Ketua Umum Komite Anti Korupsi Indonesia (KAKI) Arifin Nur Cahyono, mencontohkan pencalonan kandidat berinisial EEL dalam Pemilihan Gubernur Sulawesi Utara. Menurut Arifin, kandidat yang diusung Demokrat itu tak layak, karena pernah jadi napi kasus korupsi.
"Kami meminta Ketua Umum Partai Demokrat Agus Harimurti Yudhoyono atau AHY untuk membatalkan rekomendasi," kata Arifin dalam keterangan yang dikutip Jumat, 23 Agustus 2024.
Menurut dia, partai seharusnya mempertimbangkan pencalonan setiap kandidat. Apalagi, calon yang pernah dipenjara karena kasus korupsi. Arifin menyebut nama baik partai dipertaruhkan dalam hal ini.
| Baca: Ahmad Luthfi Dipasangkan dengan Gus Yasin di Pilkada Jateng |
EEL, kata Arifin, pernah tersangkut kasus korupsi surat perintah perjalanan dinas (SPPD) fiktif dan dana pendidikan Gerakan Nasional Orangtua Asuh (GN OTA). Dalam perkara itu, EEL dinyatakan bersalah dan dihukum 7 tahun penjara.

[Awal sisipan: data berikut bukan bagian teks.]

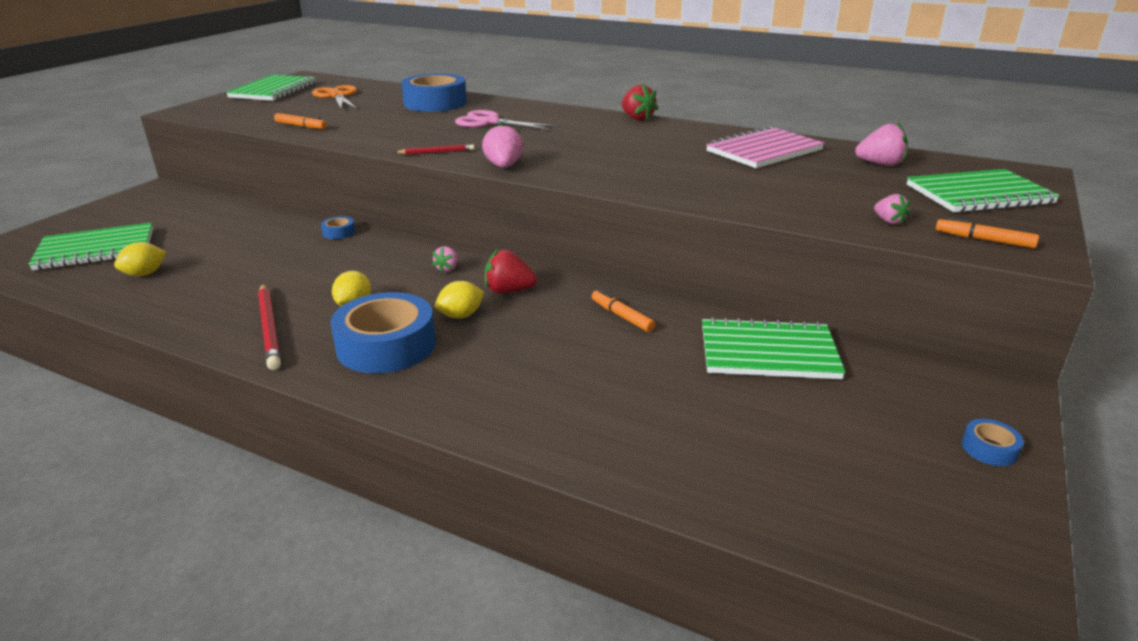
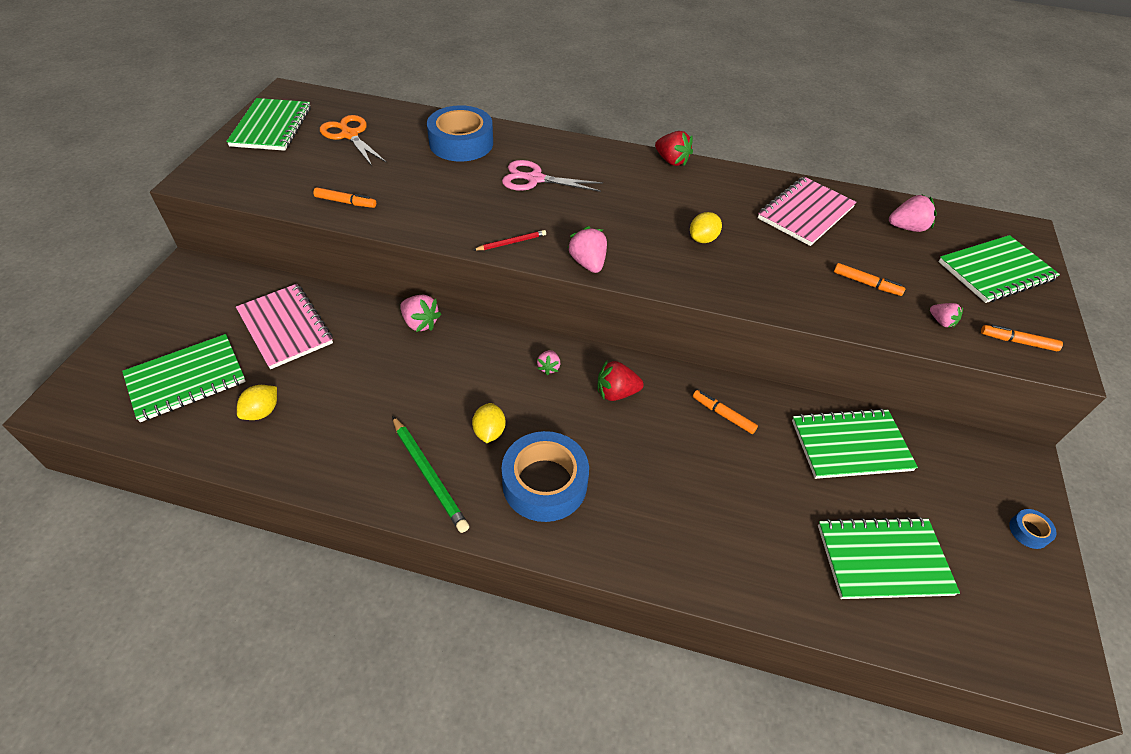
camera: 15 degrees left, 20 degrees up
red pencil [258,284,281,370] -> green pencil [392,416,469,533]
blue tape [321,216,355,239] -> pink strawberry [400,295,441,332]
yellow lemon [435,281,484,318] -> yellow lemon moved to [690,212,722,243]
none -> pink notebook [236,284,333,369]
none -> green notebook [818,517,960,599]
none -> orange marker [834,263,905,296]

Arifin meyakini, Demokrat ialah partai politik yang antikorupsi. Sehingga, sudah sepatutnya tak mendukung orang-orang yang pernah terjerat kasus korupsi untuk maju di pilkada.
"Partai Demokrat adalah partai yang mempunyai misi menciptakan pemerintahan yang bersih dari korupsi," kata dia.
Selain Demokrat, KAKI juga meminta surat rekomendasi dukungan dari Golkar juga dibatalkan.